(MATERIAL PROVIDED begins)

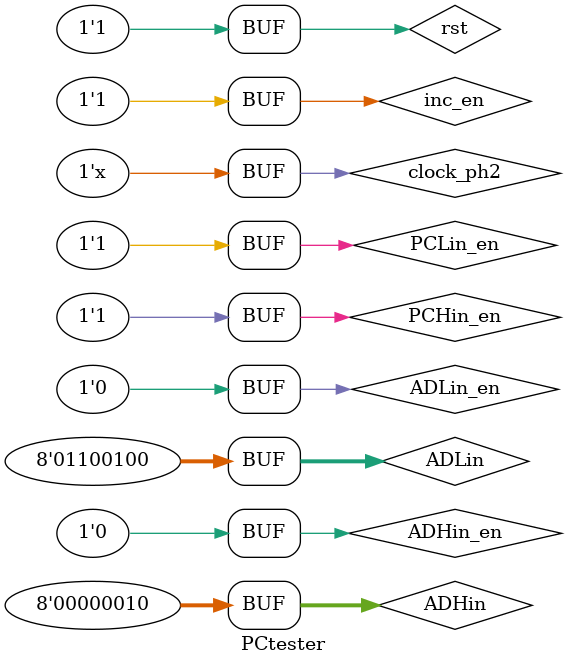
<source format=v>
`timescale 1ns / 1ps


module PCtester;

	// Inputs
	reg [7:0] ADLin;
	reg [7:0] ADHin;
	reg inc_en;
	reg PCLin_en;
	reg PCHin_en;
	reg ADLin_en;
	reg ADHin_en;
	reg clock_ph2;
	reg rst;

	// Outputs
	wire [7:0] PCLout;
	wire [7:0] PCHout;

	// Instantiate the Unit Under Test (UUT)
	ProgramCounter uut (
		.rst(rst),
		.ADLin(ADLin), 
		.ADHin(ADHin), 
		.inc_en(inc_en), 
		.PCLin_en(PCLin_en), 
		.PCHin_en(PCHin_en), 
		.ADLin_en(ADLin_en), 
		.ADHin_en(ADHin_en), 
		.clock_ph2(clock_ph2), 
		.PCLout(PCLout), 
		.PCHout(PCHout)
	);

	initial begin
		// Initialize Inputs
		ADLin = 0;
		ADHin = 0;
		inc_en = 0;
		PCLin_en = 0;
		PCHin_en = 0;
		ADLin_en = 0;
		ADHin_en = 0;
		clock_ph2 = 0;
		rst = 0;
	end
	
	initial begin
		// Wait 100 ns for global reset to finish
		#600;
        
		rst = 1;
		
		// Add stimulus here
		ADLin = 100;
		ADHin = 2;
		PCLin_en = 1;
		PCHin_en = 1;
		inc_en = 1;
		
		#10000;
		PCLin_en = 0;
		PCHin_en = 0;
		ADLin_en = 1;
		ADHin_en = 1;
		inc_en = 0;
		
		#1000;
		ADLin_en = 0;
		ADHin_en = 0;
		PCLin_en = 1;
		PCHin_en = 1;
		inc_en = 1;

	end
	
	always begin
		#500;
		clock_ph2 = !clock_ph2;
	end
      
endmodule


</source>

(MATERIAL PROVIDED ends)

* JOB ITEM: Leave the pictures out. Repeat every entry above exactly.

* ANSWER SECTION:
<source format=v>
`timescale 1ns / 1ps


module PCtester;

	// Inputs
	reg [7:0] ADLin;
	reg [7:0] ADHin;
	reg inc_en;
	reg PCLin_en;
	reg PCHin_en;
	reg ADLin_en;
	reg ADHin_en;
	reg clock_ph2;
	reg rst;

	// Outputs
	wire [7:0] PCLout;
	wire [7:0] PCHout;

	// Instantiate the Unit Under Test (UUT)
	ProgramCounter uut (
		.rst(rst),
		.ADLin(ADLin), 
		.ADHin(ADHin), 
		.inc_en(inc_en), 
		.PCLin_en(PCLin_en), 
		.PCHin_en(PCHin_en), 
		.ADLin_en(ADLin_en), 
		.ADHin_en(ADHin_en), 
		.clock_ph2(clock_ph2), 
		.PCLout(PCLout), 
		.PCHout(PCHout)
	);

	initial begin
		// Initialize Inputs
		ADLin = 0;
		ADHin = 0;
		inc_en = 0;
		PCLin_en = 0;
		PCHin_en = 0;
		ADLin_en = 0;
		ADHin_en = 0;
		clock_ph2 = 0;
		rst = 0;
	end
	
	initial begin
		// Wait 100 ns for global reset to finish
		#600;
        
		rst = 1;
		
		// Add stimulus here
		ADLin = 100;
		ADHin = 2;
		PCLin_en = 1;
		PCHin_en = 1;
		inc_en = 1;
		
		#10000;
		PCLin_en = 0;
		PCHin_en = 0;
		ADLin_en = 1;
		ADHin_en = 1;
		inc_en = 0;
		
		#1000;
		ADLin_en = 0;
		ADHin_en = 0;
		PCLin_en = 1;
		PCHin_en = 1;
		inc_en = 1;

	end
	
	always begin
		#500;
		clock_ph2 = !clock_ph2;
	end
      
endmodule


</source>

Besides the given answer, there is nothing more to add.